# What you need to do
Retype the data that follows exactly. No pictures belong in the copy.

◇ ◇ ◇ ◇ ◇

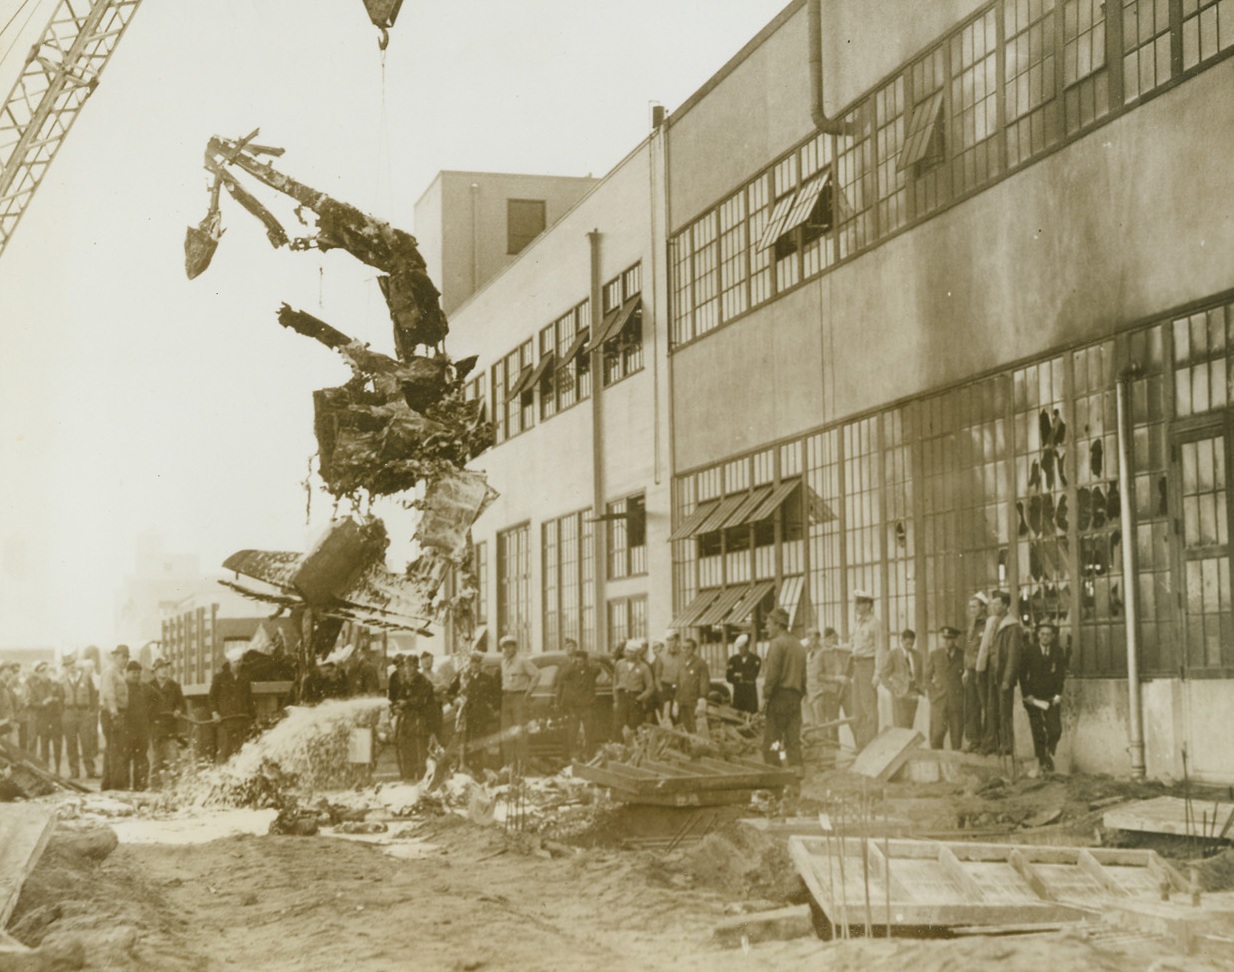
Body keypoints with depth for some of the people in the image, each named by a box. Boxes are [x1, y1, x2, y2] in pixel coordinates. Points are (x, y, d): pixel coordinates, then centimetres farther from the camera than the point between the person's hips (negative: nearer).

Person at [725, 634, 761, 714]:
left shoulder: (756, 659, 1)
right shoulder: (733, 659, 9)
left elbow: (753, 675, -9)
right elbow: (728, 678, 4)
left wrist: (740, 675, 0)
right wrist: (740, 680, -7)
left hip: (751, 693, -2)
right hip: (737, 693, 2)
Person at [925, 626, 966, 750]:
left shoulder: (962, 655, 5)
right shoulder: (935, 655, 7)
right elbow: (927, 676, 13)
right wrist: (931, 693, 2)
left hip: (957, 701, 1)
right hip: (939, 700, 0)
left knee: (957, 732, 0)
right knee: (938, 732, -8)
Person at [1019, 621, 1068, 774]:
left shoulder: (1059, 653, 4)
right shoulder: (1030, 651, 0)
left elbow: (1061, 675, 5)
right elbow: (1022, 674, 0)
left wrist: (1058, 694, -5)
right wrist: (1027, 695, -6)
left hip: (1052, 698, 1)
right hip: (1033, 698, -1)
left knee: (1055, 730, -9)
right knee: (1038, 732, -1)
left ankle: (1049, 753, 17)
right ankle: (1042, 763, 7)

◇ ◇ ◇ ◇ ◇

# Task answer
Body keypoints with depth for some of the people in the image, each named by a box. Boxes are [x1, y1, x2, y2] in pixel coordinates. Points are (x, y, d): pixel coordinates, then centimetres farther from the camera than the point between the person's hips (negative: nearer).

Person at [725, 634, 761, 714]:
left shoulder: (756, 659, 1)
right shoulder: (733, 659, 9)
left elbow: (753, 675, -9)
right elbow: (728, 678, 4)
left wrist: (740, 675, 0)
right wrist: (740, 680, -7)
left hip: (751, 693, -2)
right hip: (737, 693, 2)
Person at [925, 626, 966, 750]:
left shoulder: (962, 655, 5)
right shoulder: (935, 655, 7)
right elbow: (927, 676, 13)
right wrist: (931, 693, 2)
left hip: (957, 701, 1)
right hip: (939, 700, 0)
left knee: (957, 732, 0)
right knee: (938, 732, -8)
Person at [1019, 621, 1068, 774]:
left shoulder: (1059, 653, 4)
right shoulder: (1030, 651, 0)
left elbow: (1061, 675, 5)
right elbow: (1022, 674, 0)
left wrist: (1058, 694, -5)
right wrist: (1027, 695, -6)
left hip: (1052, 698, 1)
right hip: (1033, 698, -1)
left knee: (1055, 730, -9)
right knee: (1038, 732, -1)
left ankle: (1049, 753, 17)
right ankle: (1042, 763, 7)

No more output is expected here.